AIBN Seminar Series Biomimetic Materials Controlling Cellular Activity

Abstract

Fibrous networks of biopolymers are found in both the intracellular and extracellular matrix. From the microscopic scale of a single cell to the macroscopic scale of fibrous tissues, biopolymers with different stiffness control cellular processes such as cell differentiation, proliferation, transportation and communication. In recent years, a large number of different hydrogels has been developed, often with the goal to create an artificial extracellular matrix for biomedical applications. However, the mechanical environment inside and outside the cell is not determined by a single component. Multiple biopolymers with different structural and mechanical properties which physically interact with each other, make the mechanical environment of a cell in vivo much more complicated than the environment of a cell in a single-component artificial matrix.

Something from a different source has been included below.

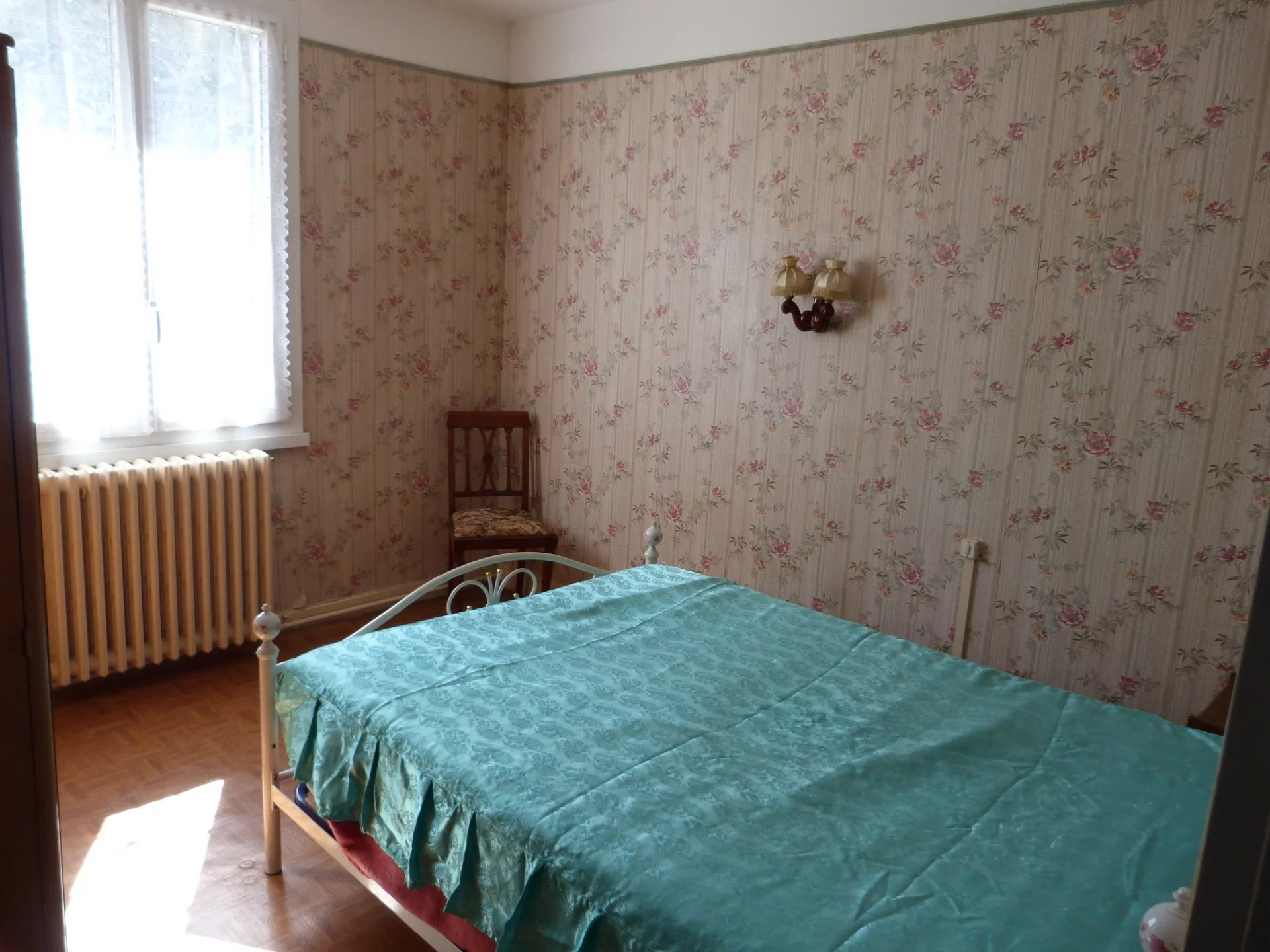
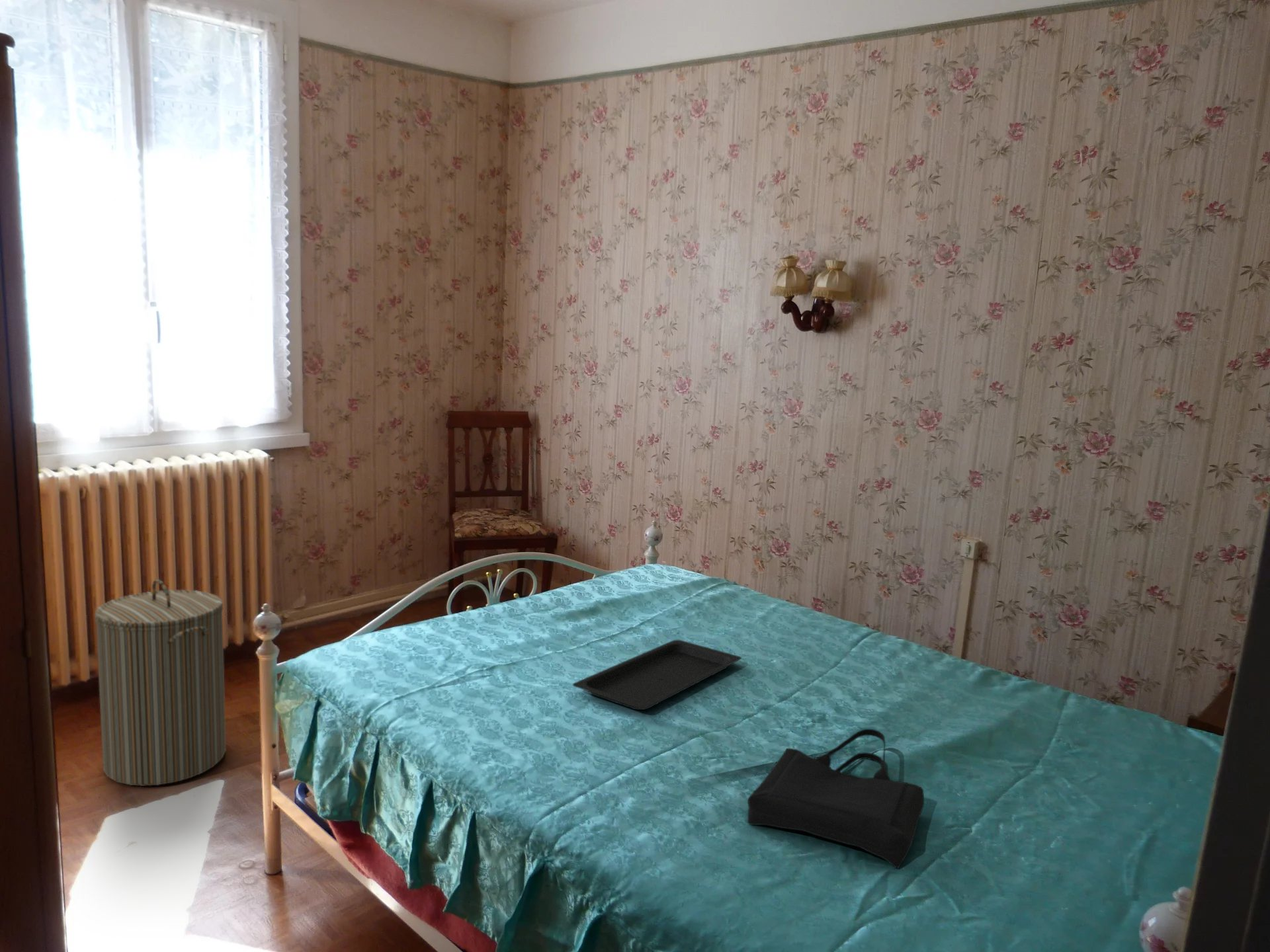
+ laundry hamper [94,578,226,787]
+ tote bag [747,729,925,869]
+ serving tray [572,639,742,711]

The mechanics of natural biopolymer gels however, are very different from most synthetic hydrogels because they show strain stiffening behaviour. Reconstituted networks of cytoskeletal polymers such as actin or intermediate filaments or extracellular biopolymers such as collagen or fibrin show a large increase in stiffness upon an applied stress or deformation. The stiffening response prevents these networks from breaking under external stresses and enables communication between cells growing in these materials.

Our efforts to synthesis genuine biomimetic polymer hydrogels with materials properties almost identical to these of intermediate filaments and extracellular matrices and approaches to controlling natural fibre networks will be discussed. The role of nonlinear mechanical properties in controlling cellular behaviour will be highlighted.

Bio

Professor Alan Rowan became Director of the Australian Institute for Bioengineering and Nanotechnology (AIBN) at the University of Queensland in 2016. Professor Rowan has PhD and first-class honours in chemistry from the University of Liverpool and joined the University of Nijmegen in the Netherlands, where he became a professor, established a new group in molecular materials, and studied the relationship between molecular assembly and functional properties. His seminal contributions include functional materials, biomimetic processive catalysis, synthetic extracellular materials and single enzyme kinetics is demonstrated through more than 380 publications with over 20,000 citations (h index 72), including 14 high-impact publications in Nature, Science, Nature Materials, Nature Nanotechnology, and Nature Chemistry. He has been awarded 11 patents in the areas of nanomedicine and nanomaterials and has been involved in the startup of 5 companies. In 2013 he was shortlisted as one of the Netherlands leading science entrepreneurs.

Professor Rowan was awarded the RSC Soft Matter and Biophysics Prize in 2014, an Australian Research Council Laureate Fellowship in 2017 and became a Fellow of the Australian Academic in 2020.